In our part of the world, the most in need of these services are indeed the vulnerable such as the low income earners. They are the ones under the sun hawking their tray of tomatoes on the road. You find them in their small stalls in the market. They are the mechanics, the vulcanizers, the sachet water sellers that help quench our thirst after a long day. Yes, these are the ones that can have access to a better life, if they know the benefits of products and services offered by financial institutions such as the microfinance banks.
However, I believe that effective financial literacy among the unbanked should begin with educating financial service providers themselves. Often times I’ve been to some banks to inquire about some financial service and left dissatisfied as the staff had no clue about the service. It is possible that they could have helped but for lack of adequate training, they couldn’t.

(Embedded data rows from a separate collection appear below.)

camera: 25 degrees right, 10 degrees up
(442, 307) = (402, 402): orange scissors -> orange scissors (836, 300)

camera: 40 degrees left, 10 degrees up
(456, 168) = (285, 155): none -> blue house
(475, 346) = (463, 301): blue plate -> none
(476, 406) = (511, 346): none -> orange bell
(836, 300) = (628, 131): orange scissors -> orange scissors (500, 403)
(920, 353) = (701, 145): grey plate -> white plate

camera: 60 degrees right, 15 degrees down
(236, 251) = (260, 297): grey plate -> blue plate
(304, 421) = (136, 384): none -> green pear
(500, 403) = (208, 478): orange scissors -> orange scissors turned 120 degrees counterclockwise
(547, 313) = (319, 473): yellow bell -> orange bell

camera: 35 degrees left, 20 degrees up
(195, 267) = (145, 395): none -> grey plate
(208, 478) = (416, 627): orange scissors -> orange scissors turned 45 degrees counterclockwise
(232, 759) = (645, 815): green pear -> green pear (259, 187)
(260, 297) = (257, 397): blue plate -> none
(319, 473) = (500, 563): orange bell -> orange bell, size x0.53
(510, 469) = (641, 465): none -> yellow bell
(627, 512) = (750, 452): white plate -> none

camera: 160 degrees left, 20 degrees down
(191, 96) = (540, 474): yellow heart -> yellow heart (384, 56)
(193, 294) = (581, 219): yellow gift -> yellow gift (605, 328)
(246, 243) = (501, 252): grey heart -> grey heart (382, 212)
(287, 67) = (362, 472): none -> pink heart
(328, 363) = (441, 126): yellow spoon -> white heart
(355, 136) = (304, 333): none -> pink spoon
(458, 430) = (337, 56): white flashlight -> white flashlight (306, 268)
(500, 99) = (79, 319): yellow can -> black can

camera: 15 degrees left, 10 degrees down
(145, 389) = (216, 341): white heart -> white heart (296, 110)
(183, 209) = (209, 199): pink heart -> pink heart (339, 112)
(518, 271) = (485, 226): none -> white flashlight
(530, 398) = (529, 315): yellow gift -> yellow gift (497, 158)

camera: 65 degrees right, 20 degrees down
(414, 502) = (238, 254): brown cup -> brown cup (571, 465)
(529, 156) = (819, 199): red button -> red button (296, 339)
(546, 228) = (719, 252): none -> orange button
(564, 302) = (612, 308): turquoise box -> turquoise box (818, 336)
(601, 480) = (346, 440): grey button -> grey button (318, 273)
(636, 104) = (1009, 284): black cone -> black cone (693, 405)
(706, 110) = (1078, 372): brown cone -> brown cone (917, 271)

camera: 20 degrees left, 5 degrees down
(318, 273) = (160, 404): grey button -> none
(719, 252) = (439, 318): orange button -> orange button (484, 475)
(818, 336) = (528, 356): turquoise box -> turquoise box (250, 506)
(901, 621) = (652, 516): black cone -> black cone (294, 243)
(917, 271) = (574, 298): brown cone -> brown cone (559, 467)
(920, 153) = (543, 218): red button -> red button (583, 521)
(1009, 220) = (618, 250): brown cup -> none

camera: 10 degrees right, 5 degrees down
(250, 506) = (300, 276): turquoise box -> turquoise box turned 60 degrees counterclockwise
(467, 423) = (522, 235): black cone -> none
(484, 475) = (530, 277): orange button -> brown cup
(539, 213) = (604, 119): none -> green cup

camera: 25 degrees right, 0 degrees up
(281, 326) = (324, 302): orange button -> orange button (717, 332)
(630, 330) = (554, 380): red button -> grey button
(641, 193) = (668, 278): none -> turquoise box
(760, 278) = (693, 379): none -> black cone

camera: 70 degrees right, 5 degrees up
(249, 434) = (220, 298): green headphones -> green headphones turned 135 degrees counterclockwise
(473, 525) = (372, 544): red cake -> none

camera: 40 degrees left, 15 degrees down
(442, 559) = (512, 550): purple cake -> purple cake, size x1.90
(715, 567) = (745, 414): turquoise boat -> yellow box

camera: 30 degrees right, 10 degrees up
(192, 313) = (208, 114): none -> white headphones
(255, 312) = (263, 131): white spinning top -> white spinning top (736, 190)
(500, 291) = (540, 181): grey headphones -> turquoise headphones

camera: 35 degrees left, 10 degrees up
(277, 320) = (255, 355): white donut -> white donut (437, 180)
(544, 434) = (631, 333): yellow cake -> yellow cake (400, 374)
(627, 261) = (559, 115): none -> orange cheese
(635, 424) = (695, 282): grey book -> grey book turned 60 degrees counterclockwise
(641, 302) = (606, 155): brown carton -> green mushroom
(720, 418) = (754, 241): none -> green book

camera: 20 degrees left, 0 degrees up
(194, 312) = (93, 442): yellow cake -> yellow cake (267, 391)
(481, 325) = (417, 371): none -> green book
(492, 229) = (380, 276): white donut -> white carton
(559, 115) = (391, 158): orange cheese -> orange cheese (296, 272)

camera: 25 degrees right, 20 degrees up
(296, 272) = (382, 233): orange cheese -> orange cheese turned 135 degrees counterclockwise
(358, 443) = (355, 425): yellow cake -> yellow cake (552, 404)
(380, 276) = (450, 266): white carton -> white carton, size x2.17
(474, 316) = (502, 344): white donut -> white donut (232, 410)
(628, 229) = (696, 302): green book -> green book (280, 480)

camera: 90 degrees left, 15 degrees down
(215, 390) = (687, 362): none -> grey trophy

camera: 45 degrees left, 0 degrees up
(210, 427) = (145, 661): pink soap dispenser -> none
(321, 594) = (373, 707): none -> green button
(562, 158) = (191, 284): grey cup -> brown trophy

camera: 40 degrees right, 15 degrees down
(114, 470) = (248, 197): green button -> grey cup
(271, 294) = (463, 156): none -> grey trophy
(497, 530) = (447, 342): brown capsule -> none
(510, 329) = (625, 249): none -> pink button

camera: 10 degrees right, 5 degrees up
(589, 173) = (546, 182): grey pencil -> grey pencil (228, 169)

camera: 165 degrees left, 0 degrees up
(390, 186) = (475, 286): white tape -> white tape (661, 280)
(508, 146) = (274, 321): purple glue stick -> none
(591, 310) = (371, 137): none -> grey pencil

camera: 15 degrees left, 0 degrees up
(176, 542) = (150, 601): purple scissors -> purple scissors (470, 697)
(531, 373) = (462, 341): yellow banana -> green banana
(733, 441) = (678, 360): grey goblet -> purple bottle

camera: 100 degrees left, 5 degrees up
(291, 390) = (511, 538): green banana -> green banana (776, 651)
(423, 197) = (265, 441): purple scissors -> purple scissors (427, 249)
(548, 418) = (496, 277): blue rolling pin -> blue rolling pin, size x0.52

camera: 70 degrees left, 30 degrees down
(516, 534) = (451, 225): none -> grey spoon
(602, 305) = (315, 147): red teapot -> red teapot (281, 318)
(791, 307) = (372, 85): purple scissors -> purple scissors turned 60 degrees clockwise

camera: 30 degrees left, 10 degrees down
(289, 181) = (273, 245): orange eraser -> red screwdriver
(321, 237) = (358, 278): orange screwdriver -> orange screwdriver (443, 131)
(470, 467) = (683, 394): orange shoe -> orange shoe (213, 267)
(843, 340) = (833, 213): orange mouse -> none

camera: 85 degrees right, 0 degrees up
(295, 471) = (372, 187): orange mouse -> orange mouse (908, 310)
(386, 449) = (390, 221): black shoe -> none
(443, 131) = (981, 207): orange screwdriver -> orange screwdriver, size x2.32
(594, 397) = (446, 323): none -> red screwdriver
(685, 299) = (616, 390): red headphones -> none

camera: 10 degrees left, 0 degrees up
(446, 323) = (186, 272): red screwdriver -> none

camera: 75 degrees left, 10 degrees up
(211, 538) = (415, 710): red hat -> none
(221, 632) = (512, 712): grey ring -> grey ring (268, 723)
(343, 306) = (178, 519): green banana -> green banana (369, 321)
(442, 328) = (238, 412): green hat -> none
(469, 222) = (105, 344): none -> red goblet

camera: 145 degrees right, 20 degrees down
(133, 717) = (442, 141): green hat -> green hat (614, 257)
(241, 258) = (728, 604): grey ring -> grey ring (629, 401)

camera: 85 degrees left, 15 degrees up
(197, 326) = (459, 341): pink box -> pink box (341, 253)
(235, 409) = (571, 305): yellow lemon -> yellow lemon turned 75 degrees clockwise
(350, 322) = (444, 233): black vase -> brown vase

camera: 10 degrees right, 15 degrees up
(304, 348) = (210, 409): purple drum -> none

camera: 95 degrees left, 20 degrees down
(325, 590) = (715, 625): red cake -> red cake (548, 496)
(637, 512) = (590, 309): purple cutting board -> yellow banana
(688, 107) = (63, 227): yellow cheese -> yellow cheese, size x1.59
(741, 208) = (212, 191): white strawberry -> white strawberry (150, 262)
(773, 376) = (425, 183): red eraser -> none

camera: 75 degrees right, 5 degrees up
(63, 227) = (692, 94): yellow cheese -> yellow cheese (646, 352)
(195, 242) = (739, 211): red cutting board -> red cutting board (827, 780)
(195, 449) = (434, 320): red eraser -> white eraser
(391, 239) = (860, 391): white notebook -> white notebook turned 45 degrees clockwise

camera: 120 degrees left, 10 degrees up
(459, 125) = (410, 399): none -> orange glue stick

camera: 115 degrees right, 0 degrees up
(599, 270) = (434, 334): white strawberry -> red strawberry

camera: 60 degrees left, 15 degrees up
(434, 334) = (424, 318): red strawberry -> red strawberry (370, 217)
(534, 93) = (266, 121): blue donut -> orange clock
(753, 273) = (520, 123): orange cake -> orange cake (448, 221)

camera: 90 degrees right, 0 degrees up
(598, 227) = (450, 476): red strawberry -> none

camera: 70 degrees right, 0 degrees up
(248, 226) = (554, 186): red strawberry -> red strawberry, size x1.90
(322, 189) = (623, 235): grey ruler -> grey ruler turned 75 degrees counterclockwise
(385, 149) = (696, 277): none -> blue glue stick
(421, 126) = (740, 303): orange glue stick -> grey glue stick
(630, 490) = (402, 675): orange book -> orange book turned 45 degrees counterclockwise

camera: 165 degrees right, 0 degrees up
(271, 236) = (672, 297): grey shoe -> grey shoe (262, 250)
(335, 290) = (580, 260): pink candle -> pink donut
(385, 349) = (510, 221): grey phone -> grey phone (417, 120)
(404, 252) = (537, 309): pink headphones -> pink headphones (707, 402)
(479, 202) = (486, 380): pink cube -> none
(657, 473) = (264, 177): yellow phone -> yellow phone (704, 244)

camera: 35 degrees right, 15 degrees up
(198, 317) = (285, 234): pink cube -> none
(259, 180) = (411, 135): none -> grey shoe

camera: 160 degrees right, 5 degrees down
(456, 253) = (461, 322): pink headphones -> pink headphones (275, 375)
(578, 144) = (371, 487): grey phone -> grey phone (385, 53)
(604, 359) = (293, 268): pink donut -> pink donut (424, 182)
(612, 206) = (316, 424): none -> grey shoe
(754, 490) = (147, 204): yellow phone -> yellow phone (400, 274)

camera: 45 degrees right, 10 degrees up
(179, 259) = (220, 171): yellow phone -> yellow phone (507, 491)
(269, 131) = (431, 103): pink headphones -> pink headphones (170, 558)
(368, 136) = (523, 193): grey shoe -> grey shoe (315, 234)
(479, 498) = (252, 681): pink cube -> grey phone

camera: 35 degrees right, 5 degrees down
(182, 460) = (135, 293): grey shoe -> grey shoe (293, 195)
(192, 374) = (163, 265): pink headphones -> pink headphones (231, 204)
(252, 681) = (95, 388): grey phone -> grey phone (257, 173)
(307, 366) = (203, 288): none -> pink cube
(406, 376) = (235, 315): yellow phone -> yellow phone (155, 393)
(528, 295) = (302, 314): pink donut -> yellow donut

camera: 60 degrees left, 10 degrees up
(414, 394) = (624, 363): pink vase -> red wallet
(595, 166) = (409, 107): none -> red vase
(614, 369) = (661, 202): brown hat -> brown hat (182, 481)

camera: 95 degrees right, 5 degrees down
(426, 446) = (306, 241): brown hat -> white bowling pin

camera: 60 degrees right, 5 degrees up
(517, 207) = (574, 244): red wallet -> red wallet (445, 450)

Financial institutions need to better understand their customers if they are to serve them and expand the base of customers they serve. What are their needs? What do they require? What are the credit and operational risks involved while trying to offer a particular service, and how can these risks be minimized? How can the customer be served while not losing sight of profitability? It is also important that they understand every angle of their business including their products and services, and also the appropriateness of these products to respective customers. This will help in tailoring the right products to existing and potential customers.
All these would also go a long way in fostering the Central Bank’s financial inclusion cause as it would set the foundation for reaching previously unreached sections of the population.
The ripple effects of financial literacy can significantly change the course of our nation if and when executed strategically. For instance, a young youthful country as ours should have financial education as part of the educational curriculum. Simple concepts like savings and budgeting could be introduced at the primary school level. At the secondary school level financial literacy can be expanded to include concepts on entrepreneurship and this can be further expanded at the tertiary level. It shouldn’t just be a course of study at tertiary institutions alone. The interesting thing is that one financially literate person in a household could end up influencing their family and friends. The knowledge gained is spread and shared with family and friends. Thus, a ripple effect is created.
Today, it is usual to find young children teaching their parents and grandparents on the use of mobile devices, and the older generation accept the impartation with great interest and enthusiasm. In the same vein, financial literacy can be transferred.
Another interesting case is how the Ebola outbreak was eradicated. The massive campaign against the disease, especially in the rural areas, quickly put an end to the outbreak. This campaign strategy could be adopted in policy making to effectively entrench financial inclusion. In this regard, the media would be of great assistance.
Adequate financial education is the bedrock of a financially literate society. The key to improving financial inclusion lies in effective financial education.